36

Liz hadn’t been in Tom Dartmouth’s office since the day of Marzipan’s death, and then she had not taken in anything about her surroundings. Today she was attending a meeting Tom was chairing of the Operation FOXHUNT team. The room, a standard group leader’s room with a six-chair conference table, was full, and more chairs had been brought in. But in spite of all the people, it managed to look surprisingly bare, almost clinical in fact, thought Liz. Tom’s desk had none of the bric-a-brac that most people brought in to make their working space more personal. No family photos, no desk set, no curios brought back from abroad. Not even a favourite mug as far as she could see. The rather bleak prints on the wall were from a government-issue set of famous buildings.

There was an air of anxiety and gloom in the room. They were not making much progress in finding the bookshop group or their target. In fact, Operation FOXHUNT did not seem to be getting anywhere. And time was clearly running out.

Tom was chairing the meeting, the first Liz had attended for two weeks. He did it perfectly competently, but lacked Wetherby’s ability to bind people into a team. With Charles, even the most junior felt free to have a say, yet bores got cut off before they, well, bored. With Charles, Liz thought, you felt directed yet enabled at the same time, even when things were going badly. Today she felt only a disheartening impotence.

From A4, Reggie Purvis had given his report: there had been no significant visitors to the bookshop or to Rashid Khan’s home in Wolverhampton. Surveillance of his sister had produced nothing of interest.

Michael Binding for A2 was more long-winded but equally down-beat: there had been no more phone calls to the bookshop or to Rashid’s home from Amsterdam, no more calls of interest to his sister, and nothing relevant off the mikes in the bookshop.

Now Judith Spratt was finishing up her side of things. She had the only positive news to report. “I’ve just heard from Reading Control Room that they’ve got a possible dark-coloured Golf exiting the M4 at Newbury on the night the men left the Wokingham house. It was heading north. They’re working on it now. Dave, have you got anything more about the Golf from the neighbours?”

“I spoke to the man Trevor,” said Dave. “He’s certain it was a T-reg. Black. Any good?”

“Yes, thanks, I think we’ve got that already,” she said.

“Anything else, Dave?” Tom asked, sounding keen to wind things up.

Dave gave a short account of his interviews with Jamil Abdul-Hakim and Doris Feldman, then described his disappointing conversation with the letting agent in Wokingham. This mysterious white male was clearly important, but everyone agreed the sling wasn’t going to help identify him. It had probably been a bogus affectation, designed to distract attention from its owner’s face. If so, it had certainly done its job well. As Dave paused for a moment, Liz noticed Michael Binding collecting his papers for a quick exit. Judith was busy looking in her bag.

“Then I had a call this morning,” Dave said.

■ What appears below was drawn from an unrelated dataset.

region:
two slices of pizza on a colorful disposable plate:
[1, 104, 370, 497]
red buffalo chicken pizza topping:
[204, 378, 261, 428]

Something in his voice made everyone stop and pay attention.

“When I interviewed Trevor yesterday, all he told me about was the car. But his wife rang me this morning to say she had remembered something else.”

He paused again, and Liz wondered what he was up to. She had seen Dave earlier that morning and he’d said nothing to suggest he’d found out anything important. So why the drama? He was milking this audience like an actor keen to take another bow. That wasn’t like Dave at all.

She looked around the room. Binding, Judith Spratt, Rose Love, Reggie Purvis and one of his A4 sidekicks, Tom Dartmouth at the head of the table, and of course Liz herself. Who was Dave trying to impress?

“Mrs. Dawnton says she saw someone visiting the terrorists a few weeks ago. He was a white male. He came at night, but she got a good view of him because he triggered the Dawntons’ security light. She thinks she could identify him if she saw him again. So I’m going down this afternoon to talk to her.”

Nobody said a word. In the silence Liz noticed the hum from a strip light. “Good,” said Tom at last. “Keep us posted.”